EXERCISE: What follows is a listing to be repeated in full and without alteration.

SOURCE INFORMATION:
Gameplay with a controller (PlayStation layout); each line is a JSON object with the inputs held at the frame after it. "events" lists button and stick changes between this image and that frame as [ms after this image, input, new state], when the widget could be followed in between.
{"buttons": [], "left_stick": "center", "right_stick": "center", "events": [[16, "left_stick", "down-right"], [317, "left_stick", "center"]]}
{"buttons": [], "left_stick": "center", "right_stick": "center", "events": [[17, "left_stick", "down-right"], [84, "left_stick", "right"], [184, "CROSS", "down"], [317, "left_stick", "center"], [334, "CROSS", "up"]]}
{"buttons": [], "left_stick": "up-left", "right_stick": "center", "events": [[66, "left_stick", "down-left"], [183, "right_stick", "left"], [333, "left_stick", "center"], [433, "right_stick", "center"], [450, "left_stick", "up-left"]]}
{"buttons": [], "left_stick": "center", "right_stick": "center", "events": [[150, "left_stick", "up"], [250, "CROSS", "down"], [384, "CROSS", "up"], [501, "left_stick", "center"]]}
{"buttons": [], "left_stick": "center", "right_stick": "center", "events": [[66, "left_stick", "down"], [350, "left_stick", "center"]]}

SOLUTION:
Gameplay with a controller (PlayStation layout); each line is a JSON object with the inputs held at the frame after it. "events" lists button and stick changes between this image and that frame as [ms after this image, input, new state], when the widget could be followed in between.
{"buttons": [], "left_stick": "center", "right_stick": "center", "events": [[16, "left_stick", "down-right"], [317, "left_stick", "center"]]}
{"buttons": [], "left_stick": "center", "right_stick": "center", "events": [[17, "left_stick", "down-right"], [84, "left_stick", "right"], [184, "CROSS", "down"], [317, "left_stick", "center"], [334, "CROSS", "up"]]}
{"buttons": [], "left_stick": "up-left", "right_stick": "center", "events": [[66, "left_stick", "down-left"], [183, "right_stick", "left"], [333, "left_stick", "center"], [433, "right_stick", "center"], [450, "left_stick", "up-left"]]}
{"buttons": [], "left_stick": "center", "right_stick": "center", "events": [[150, "left_stick", "up"], [250, "CROSS", "down"], [384, "CROSS", "up"], [501, "left_stick", "center"]]}
{"buttons": [], "left_stick": "center", "right_stick": "center", "events": [[66, "left_stick", "down"], [350, "left_stick", "center"]]}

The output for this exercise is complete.